Mumbai: To implement the Centre’s plan to eliminate tuberculosis (TB) by 2025-end, the BMC will this week onwards start checking close contacts of newly diagnosed patients for latent TB using a new, next generation skin test.
The test, called Cy TB test, was introduced in India’s National TB Elimination Programme (NTEP) a few months back; a solution is injected on the forearm that after 48 hours shows if a patient has latent TB, a condition in which TB bacteria are present in the body but are not causing disease so far. The idea is to start latent TB patients on medication and eliminate the chances of any future infection.
On Monday, The BMC will also start a BCG vaccination programme in which 30,000 to 40,000 Mumbaikars living in 12 of the high-risk TB wards of the city will be given the vaccine. In a three-year follow, it will be assessed whether BCG — usually given to 15-day-old infants to protect against TB — can boost protection against the disease for adults as well.

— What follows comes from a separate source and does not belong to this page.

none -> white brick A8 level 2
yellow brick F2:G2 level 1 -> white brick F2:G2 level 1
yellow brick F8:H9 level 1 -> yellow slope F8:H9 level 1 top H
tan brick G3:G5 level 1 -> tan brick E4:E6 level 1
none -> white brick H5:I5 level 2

BMC executive health officer Dr Daksha Shah confirmed that the CyTB testing and BCG roll-out will start this week. “For both these initiatives, our healthcare workers will ask people to come to the nearest civic centre,” she said.

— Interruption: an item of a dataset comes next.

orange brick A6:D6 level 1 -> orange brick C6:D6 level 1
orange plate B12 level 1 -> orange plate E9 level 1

In case of the BCG vaccination, the BMC community workers had prepared a line list of vulnerable people — former patients, patients with diabetes, smokers, immunocompromised patients and senior citizens — in the 12 wards and they will be asked to come to the civic TB officers. In case of Cy-TB test, relatives and close contacts of newly diagnosed patients will be asked to undergo the test for latent TB; the person will have to report back to the centre after 48 hours so that the civic team can assess whether or not he or she has latent TB before starting preventive treatment.
“Both are voluntary tests, we can’t force people to undergo them but it would help them as well as the overall elimination of TB,” said a civic doctor. In 2023, Mumbai recorded 63,644 new TB cases; roughly 10% of the cases are drug-resistant forms of the disease that are difficult to treat.